↓
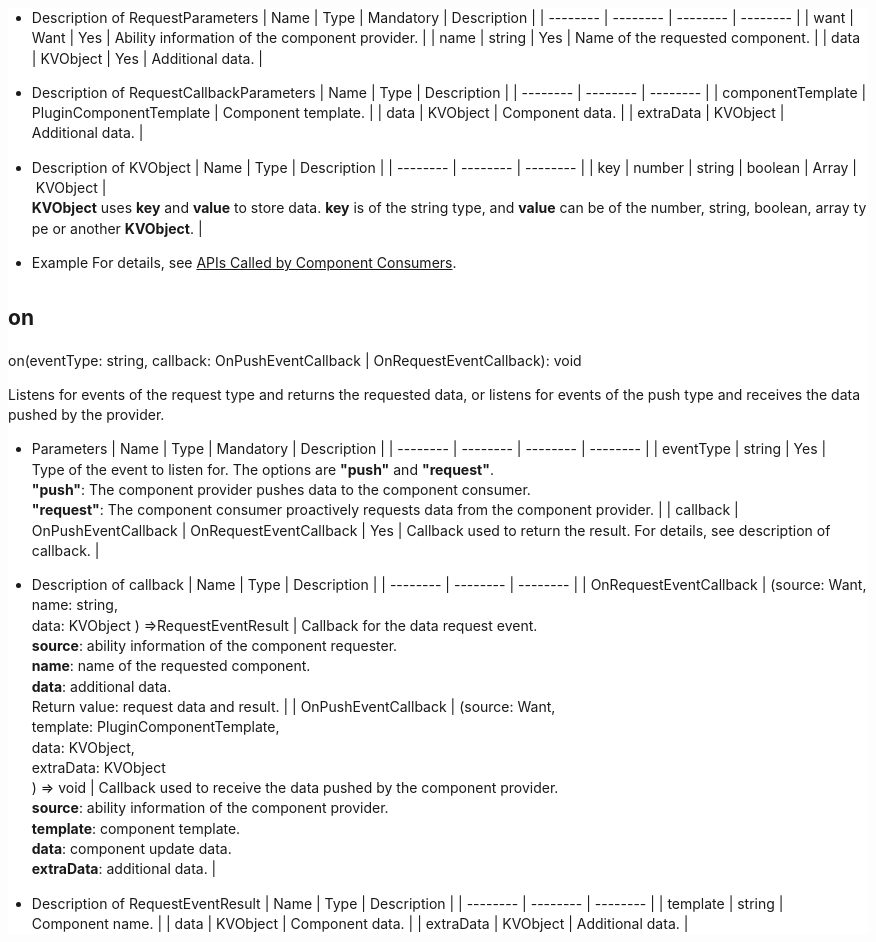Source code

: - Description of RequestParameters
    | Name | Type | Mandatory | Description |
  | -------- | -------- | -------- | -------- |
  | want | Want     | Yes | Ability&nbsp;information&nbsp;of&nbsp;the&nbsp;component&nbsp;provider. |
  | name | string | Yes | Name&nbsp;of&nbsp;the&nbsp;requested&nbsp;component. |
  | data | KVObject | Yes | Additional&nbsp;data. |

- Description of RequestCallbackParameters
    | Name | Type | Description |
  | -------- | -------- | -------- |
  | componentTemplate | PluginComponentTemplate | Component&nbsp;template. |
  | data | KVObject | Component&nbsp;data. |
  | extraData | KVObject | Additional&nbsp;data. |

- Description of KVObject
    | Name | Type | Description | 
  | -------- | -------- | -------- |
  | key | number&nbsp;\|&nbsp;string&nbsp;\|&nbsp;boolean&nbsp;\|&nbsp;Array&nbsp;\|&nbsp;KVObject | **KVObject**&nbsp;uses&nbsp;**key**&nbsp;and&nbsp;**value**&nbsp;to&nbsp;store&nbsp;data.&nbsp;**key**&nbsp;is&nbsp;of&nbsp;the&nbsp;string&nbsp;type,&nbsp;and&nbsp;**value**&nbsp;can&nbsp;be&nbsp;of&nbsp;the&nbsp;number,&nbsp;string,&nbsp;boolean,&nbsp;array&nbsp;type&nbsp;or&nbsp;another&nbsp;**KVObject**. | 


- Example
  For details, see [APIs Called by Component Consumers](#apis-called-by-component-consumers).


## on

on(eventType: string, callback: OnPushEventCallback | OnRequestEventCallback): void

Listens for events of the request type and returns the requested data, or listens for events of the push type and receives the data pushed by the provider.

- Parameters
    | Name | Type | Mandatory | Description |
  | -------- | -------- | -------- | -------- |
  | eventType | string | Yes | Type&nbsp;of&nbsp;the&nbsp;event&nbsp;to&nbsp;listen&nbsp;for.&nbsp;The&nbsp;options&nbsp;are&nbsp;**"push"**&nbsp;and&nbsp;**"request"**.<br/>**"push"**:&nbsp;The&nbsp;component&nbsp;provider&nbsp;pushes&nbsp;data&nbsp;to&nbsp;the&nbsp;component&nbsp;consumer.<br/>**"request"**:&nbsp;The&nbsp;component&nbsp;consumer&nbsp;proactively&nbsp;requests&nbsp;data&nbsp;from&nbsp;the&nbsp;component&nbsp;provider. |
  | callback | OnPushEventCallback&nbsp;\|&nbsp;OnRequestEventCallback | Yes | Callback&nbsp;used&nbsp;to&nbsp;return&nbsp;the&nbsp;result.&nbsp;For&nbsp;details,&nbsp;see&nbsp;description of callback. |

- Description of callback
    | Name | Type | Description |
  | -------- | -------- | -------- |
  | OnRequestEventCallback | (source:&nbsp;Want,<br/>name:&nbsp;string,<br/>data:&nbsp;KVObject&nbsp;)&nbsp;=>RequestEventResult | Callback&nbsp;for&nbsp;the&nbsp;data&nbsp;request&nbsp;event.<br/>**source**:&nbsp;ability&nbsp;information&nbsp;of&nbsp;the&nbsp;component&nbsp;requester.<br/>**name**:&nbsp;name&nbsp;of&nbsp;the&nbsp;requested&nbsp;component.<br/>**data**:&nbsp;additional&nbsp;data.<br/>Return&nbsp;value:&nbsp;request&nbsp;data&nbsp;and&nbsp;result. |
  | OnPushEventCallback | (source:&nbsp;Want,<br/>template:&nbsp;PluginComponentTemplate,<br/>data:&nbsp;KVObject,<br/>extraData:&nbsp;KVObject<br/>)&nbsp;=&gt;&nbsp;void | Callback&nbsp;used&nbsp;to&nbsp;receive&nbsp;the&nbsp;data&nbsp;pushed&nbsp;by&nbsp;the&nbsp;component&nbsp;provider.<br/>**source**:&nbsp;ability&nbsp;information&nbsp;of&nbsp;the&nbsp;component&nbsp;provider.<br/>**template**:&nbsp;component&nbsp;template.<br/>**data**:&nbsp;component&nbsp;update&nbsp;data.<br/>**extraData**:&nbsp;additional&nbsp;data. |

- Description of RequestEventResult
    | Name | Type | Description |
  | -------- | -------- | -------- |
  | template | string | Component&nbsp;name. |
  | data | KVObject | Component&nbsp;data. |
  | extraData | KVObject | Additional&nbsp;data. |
↑
Reproduce the listing above with every occurrence of "Mandatory" swapped for "Required" and all other text left unchanged. Omit the picture from your answer.

SOLUTION FOR THIS EXERCISE:
Source code

: - Description of RequestParameters
    | Name | Type | Required | Description |
  | -------- | -------- | -------- | -------- |
  | want | Want     | Yes | Ability&nbsp;information&nbsp;of&nbsp;the&nbsp;component&nbsp;provider. |
  | name | string | Yes | Name&nbsp;of&nbsp;the&nbsp;requested&nbsp;component. |
  | data | KVObject | Yes | Additional&nbsp;data. |

- Description of RequestCallbackParameters
    | Name | Type | Description |
  | -------- | -------- | -------- |
  | componentTemplate | PluginComponentTemplate | Component&nbsp;template. |
  | data | KVObject | Component&nbsp;data. |
  | extraData | KVObject | Additional&nbsp;data. |

- Description of KVObject
    | Name | Type | Description | 
  | -------- | -------- | -------- |
  | key | number&nbsp;\|&nbsp;string&nbsp;\|&nbsp;boolean&nbsp;\|&nbsp;Array&nbsp;\|&nbsp;KVObject | **KVObject**&nbsp;uses&nbsp;**key**&nbsp;and&nbsp;**value**&nbsp;to&nbsp;store&nbsp;data.&nbsp;**key**&nbsp;is&nbsp;of&nbsp;the&nbsp;string&nbsp;type,&nbsp;and&nbsp;**value**&nbsp;can&nbsp;be&nbsp;of&nbsp;the&nbsp;number,&nbsp;string,&nbsp;boolean,&nbsp;array&nbsp;type&nbsp;or&nbsp;another&nbsp;**KVObject**. | 


- Example
  For details, see [APIs Called by Component Consumers](#apis-called-by-component-consumers).


## on

on(eventType: string, callback: OnPushEventCallback | OnRequestEventCallback): void

Listens for events of the request type and returns the requested data, or listens for events of the push type and receives the data pushed by the provider.

- Parameters
    | Name | Type | Required | Description |
  | -------- | -------- | -------- | -------- |
  | eventType | string | Yes | Type&nbsp;of&nbsp;the&nbsp;event&nbsp;to&nbsp;listen&nbsp;for.&nbsp;The&nbsp;options&nbsp;are&nbsp;**"push"**&nbsp;and&nbsp;**"request"**.<br/>**"push"**:&nbsp;The&nbsp;component&nbsp;provider&nbsp;pushes&nbsp;data&nbsp;to&nbsp;the&nbsp;component&nbsp;consumer.<br/>**"request"**:&nbsp;The&nbsp;component&nbsp;consumer&nbsp;proactively&nbsp;requests&nbsp;data&nbsp;from&nbsp;the&nbsp;component&nbsp;provider. |
  | callback | OnPushEventCallback&nbsp;\|&nbsp;OnRequestEventCallback | Yes | Callback&nbsp;used&nbsp;to&nbsp;return&nbsp;the&nbsp;result.&nbsp;For&nbsp;details,&nbsp;see&nbsp;description of callback. |

- Description of callback
    | Name | Type | Description |
  | -------- | -------- | -------- |
  | OnRequestEventCallback | (source:&nbsp;Want,<br/>name:&nbsp;string,<br/>data:&nbsp;KVObject&nbsp;)&nbsp;=>RequestEventResult | Callback&nbsp;for&nbsp;the&nbsp;data&nbsp;request&nbsp;event.<br/>**source**:&nbsp;ability&nbsp;information&nbsp;of&nbsp;the&nbsp;component&nbsp;requester.<br/>**name**:&nbsp;name&nbsp;of&nbsp;the&nbsp;requested&nbsp;component.<br/>**data**:&nbsp;additional&nbsp;data.<br/>Return&nbsp;value:&nbsp;request&nbsp;data&nbsp;and&nbsp;result. |
  | OnPushEventCallback | (source:&nbsp;Want,<br/>template:&nbsp;PluginComponentTemplate,<br/>data:&nbsp;KVObject,<br/>extraData:&nbsp;KVObject<br/>)&nbsp;=&gt;&nbsp;void | Callback&nbsp;used&nbsp;to&nbsp;receive&nbsp;the&nbsp;data&nbsp;pushed&nbsp;by&nbsp;the&nbsp;component&nbsp;provider.<br/>**source**:&nbsp;ability&nbsp;information&nbsp;of&nbsp;the&nbsp;component&nbsp;provider.<br/>**template**:&nbsp;component&nbsp;template.<br/>**data**:&nbsp;component&nbsp;update&nbsp;data.<br/>**extraData**:&nbsp;additional&nbsp;data. |

- Description of RequestEventResult
    | Name | Type | Description |
  | -------- | -------- | -------- |
  | template | string | Component&nbsp;name. |
  | data | KVObject | Component&nbsp;data. |
  | extraData | KVObject | Additional&nbsp;data. |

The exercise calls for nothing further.